In an almost mirror image of Demerara Bank, the Board of Citizens is headed by Mr. Clifford Reis CCH and includes Mr. Azam A.Khan, Mr.Richard Fields S.C. and Mr. Joseph Vieira A.A. of the Banks DIH Board.

Citizens Bank had an excellent year, with deposits growing by some 20% and loans and advances 16%. It was by far their best year ever, with after tax profit amounting to G$111.1Mn, representing a 37.6% increase on an annualised basis over the previous period( nine months).

Despite the significant increase in after tax profits dividend payments amounted to G$29.7Mn, which is less on an annualised basis over theperiod and represents 31.5% of the distributable profits for the year. Like Demerara Bank, Citizens is also a private company, hence the market value of the shares cannot be determined and it is therefore not possible to evaluate the real returns to shareholders.
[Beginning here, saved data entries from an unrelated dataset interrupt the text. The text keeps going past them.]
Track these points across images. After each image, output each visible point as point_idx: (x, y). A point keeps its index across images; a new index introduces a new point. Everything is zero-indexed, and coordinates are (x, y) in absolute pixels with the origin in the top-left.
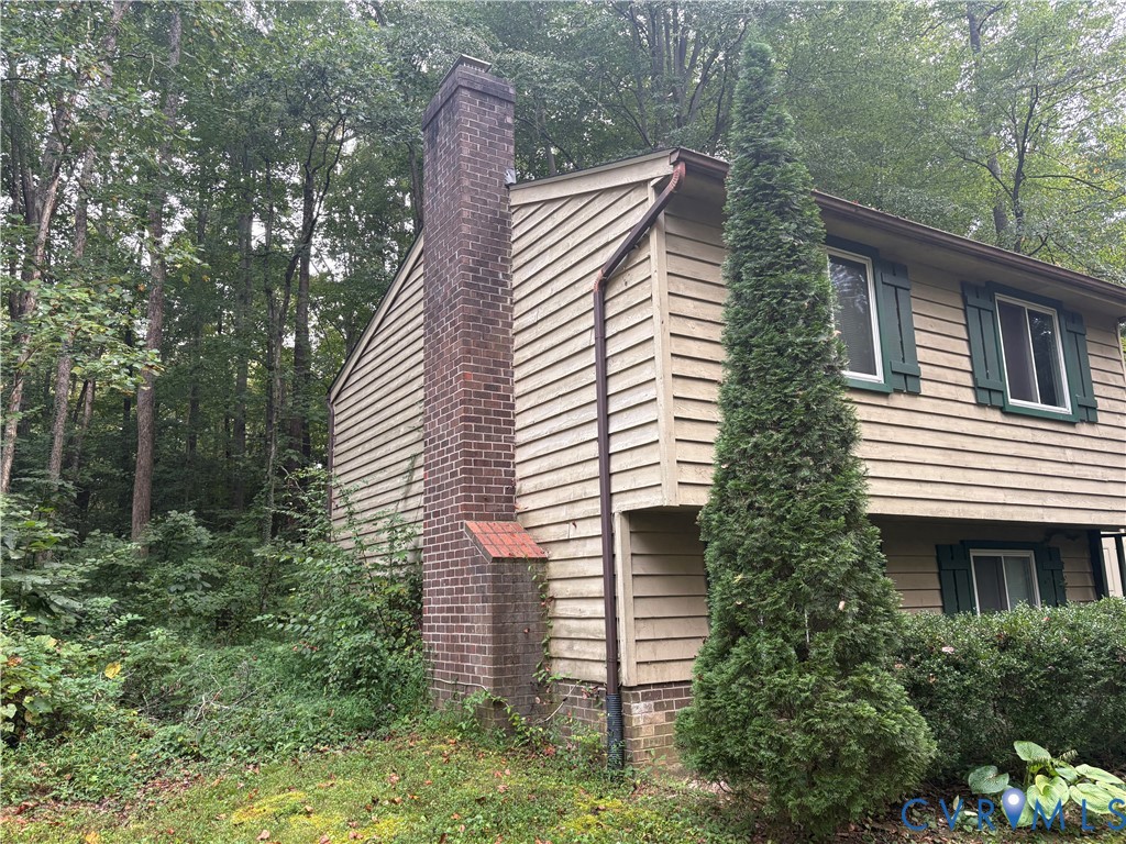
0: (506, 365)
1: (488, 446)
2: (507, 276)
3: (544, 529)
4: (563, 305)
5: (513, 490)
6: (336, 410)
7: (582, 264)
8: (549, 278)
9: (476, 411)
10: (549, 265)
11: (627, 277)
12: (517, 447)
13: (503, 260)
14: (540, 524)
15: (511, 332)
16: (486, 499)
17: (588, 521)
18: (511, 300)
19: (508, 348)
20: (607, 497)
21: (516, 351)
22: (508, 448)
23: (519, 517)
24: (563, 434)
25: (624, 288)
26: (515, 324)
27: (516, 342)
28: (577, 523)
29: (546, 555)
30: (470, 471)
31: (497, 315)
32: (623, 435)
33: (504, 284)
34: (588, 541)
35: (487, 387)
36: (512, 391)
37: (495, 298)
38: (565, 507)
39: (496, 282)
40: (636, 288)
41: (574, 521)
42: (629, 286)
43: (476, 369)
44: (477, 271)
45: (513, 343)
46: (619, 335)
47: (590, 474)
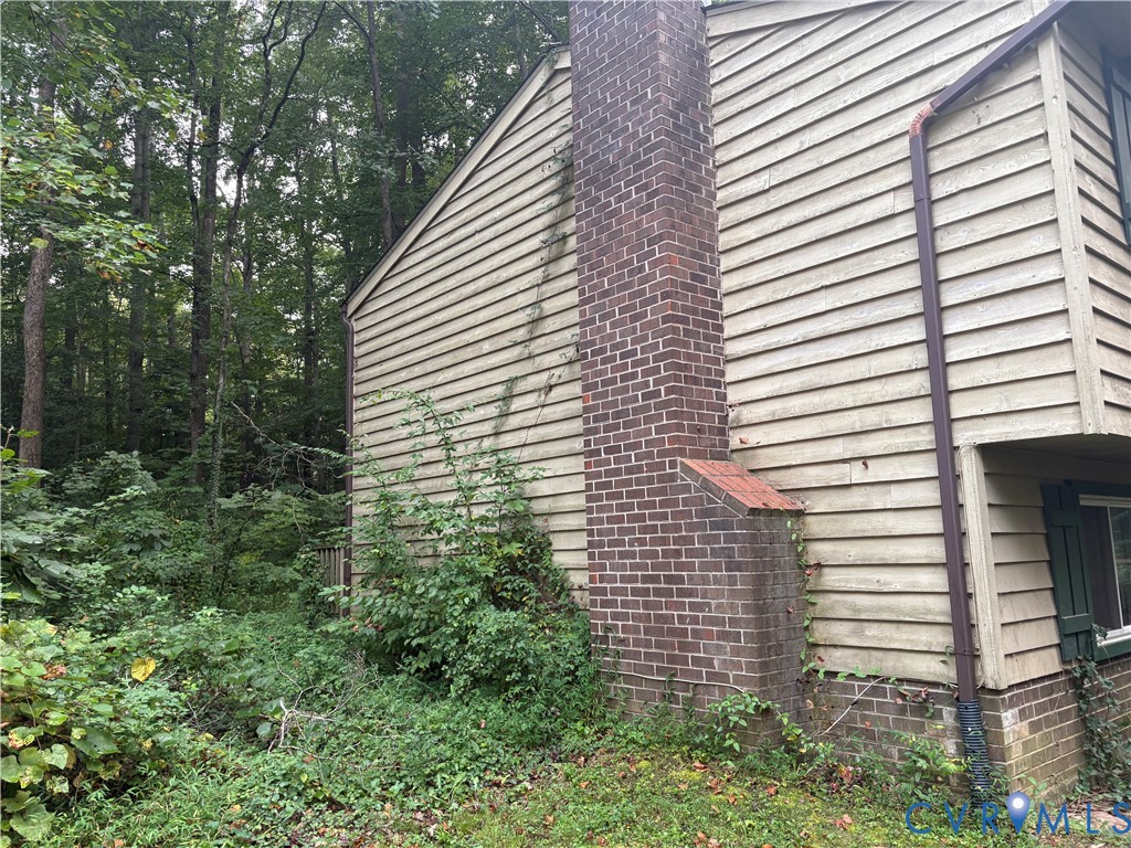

Interest income for the year was $784.4Mn representing an annualised increase of 18.3% over the comparative period. Interest income on average loans and advances was 16.7% (2000 -16.3%) while income from investments averaged 12.9% compared with the annualised previous year of 13.9%. Interest expenses amounted to $420Mn or 7.0% of average total deposits. These figures indicate that in the context of the falling rate of inflation, the real cost to borrowers is actually increasing, a matter which has serious implications for their capacity to service their debts.

Non-accrual loans represent a mere 7.7% of loans and advances, the lowest among the principal banks in Guyana. As noted above, the % is 31% for Demerara Bank, 39% for GBTI and 23% for NBIC. Loan loss provision relative to the total portfolio is also the lowest in the industry at 3.4% compared with NBIC 5.2% and GBTI of 12%. Clearly Citizens Bank's loan portfolio appears unaffected by the prevailing economic condition which is indeed surprising and which has drawn comments from industry sources.

Citizens Bank has always invested heavily in Jamaica, where inflation and interest rates are still high by Caribbean standards and but which also carry some exchange risk for the Bank and foreign exchange implications for the country. Such investments also offer attractive tax prospects and help to explain why the Bank had such a significant tax credit in its accounts.

Citizens too appears very liquid with G$1.5Bn in cash resources and close to G$2Bn in investments of which approximately 45% matures within one year. The loans to deposit ratio was 55.5%, which is similar to NBIC, slightly higher than GBTI 51%, but considerably less than Demerara Bank.

This Bank's Annual Report has a very comprehensive note on related parties as well as risk management policies, but like Demerara Bank it can certainly be clearer in its policy on provisioning.


It appears that the Central Bank places considerable reliance on the financial institutions and their auditors in respect of compliance with the general body of laws and accounting policies, practices and disclosure. The inconsistency of reporting, which can stem from an innocent misunderstanding, is not good for the accounting profession or the banking sector as comparisons are rendered meaningless. Bank regulators have an obligation to be robust in their supervisory functions particularly in the absence of deposit insurance. Enron will have taught us that the accounting profession is far from what its practitioners and their clients would like the public to believe.

The Bank of Guyana must be aware that the accounting profession in Guyana is extremely weak and the BoG must question the extent to which the profession can be relied on to ensure compliance by financial institutions with the law. Its inspectors need to ensure that the standards are uniformly applied and that anomalies are properly investigated. They need to monitor the policies and procedures applied by licensed financial institutions and to pay careful attention to some clearly misleading publications by some financial institutions which appear in the press from time to time.